### TEXT SHOWN
Our industry is full of marketers, entrepreneurs and developers with questionable styles, tactics and ethics driven by numbers, relying on extracting user data to fuel their unethical business models.

  • Growth hacks at cost of everything else
  • Built with the purpose of taking attention away and making the users addicted to the products
  • Built with the purpose being to collect data, sell that data and sell advertising
  • Featuring dark patterns with design choices that manipulate the users to take actions that benefit the platform rather than themselves
  • Tens if not hundreds of external, third-party scripts tracking every move
  • Intentional friction within design in order to make it more difficult for users to quit, cancel, edit settings
  • Buying, selling and scraping of user data such as email addresses with the intention of sending unsolicited mass sales mailers

The most celebrated companies are the worst offenders

Some of the most celebrated companies and people working within them are the worst offenders.

### TO DO
1. Answer these about the text on unethical tech industry practices:
(a) What does intentional friction in design make more difficult for users?
(b) For what purpose is user data such as email addresses bought, sold and scraped?
(c) Who does the text name as the worst offenders?
2. Continue the text on unethical tech industry practices from where it stops.
The listing is not needed here.

### DATA EXTRACT
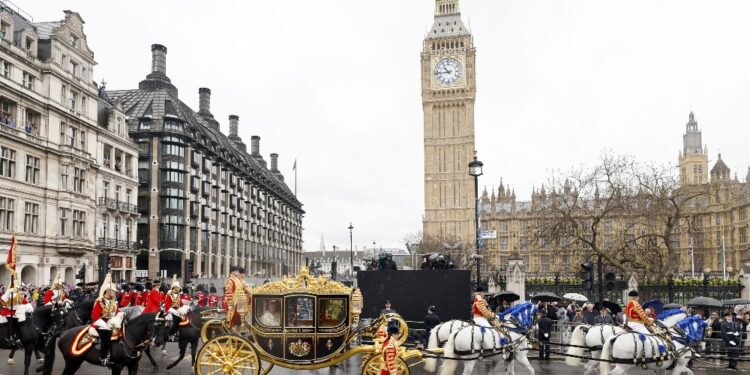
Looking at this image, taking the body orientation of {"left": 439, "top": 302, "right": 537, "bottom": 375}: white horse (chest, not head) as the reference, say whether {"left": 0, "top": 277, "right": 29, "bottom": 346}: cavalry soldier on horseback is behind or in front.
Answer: behind

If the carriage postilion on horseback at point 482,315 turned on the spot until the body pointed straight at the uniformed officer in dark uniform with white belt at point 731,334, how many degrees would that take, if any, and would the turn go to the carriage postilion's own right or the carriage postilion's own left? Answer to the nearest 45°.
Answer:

### ANSWERS BELOW
1.
(a) Quitting, canceling and editing settings.
(b) To send unsolicited mass sales mailers.
(c) Some of the most celebrated companies and the people working within them.

2.
Google has turned away from its “don’t be evil” motto and philosophy.

You’ve already heard everything you need to know about how Facebook abuses your trust. The list is too long to include here.

From the book Chaos Monkeys by Antonio García Martínez, a former product manager at the company, you have a good insight into how a typical marketer thinks these days:

For my entire career at Facebook, I was embroiled in a rolling debate with the Facebook privacy and legal teams about what we could and couldn’t get away with, chiseling away at their legal trepidation, and trying to find some legal rubric that would forgive (or at least defensibly excuse) our next depredation with user data.

Here’s a very current example of a dark pattern Facebook introduced in their design.

The focus is on the fake new notification and message buttons on the top even though there actually are no new messages. The idea is to get more people to rush in and accept their invasive terms without a second thought.

GDPR is just another obstacle for their growth team and something that can be hacked in order to manipulate more users to say yes to something they may not want. Despite what Mark Zuckerberg wants you or the senators to believe.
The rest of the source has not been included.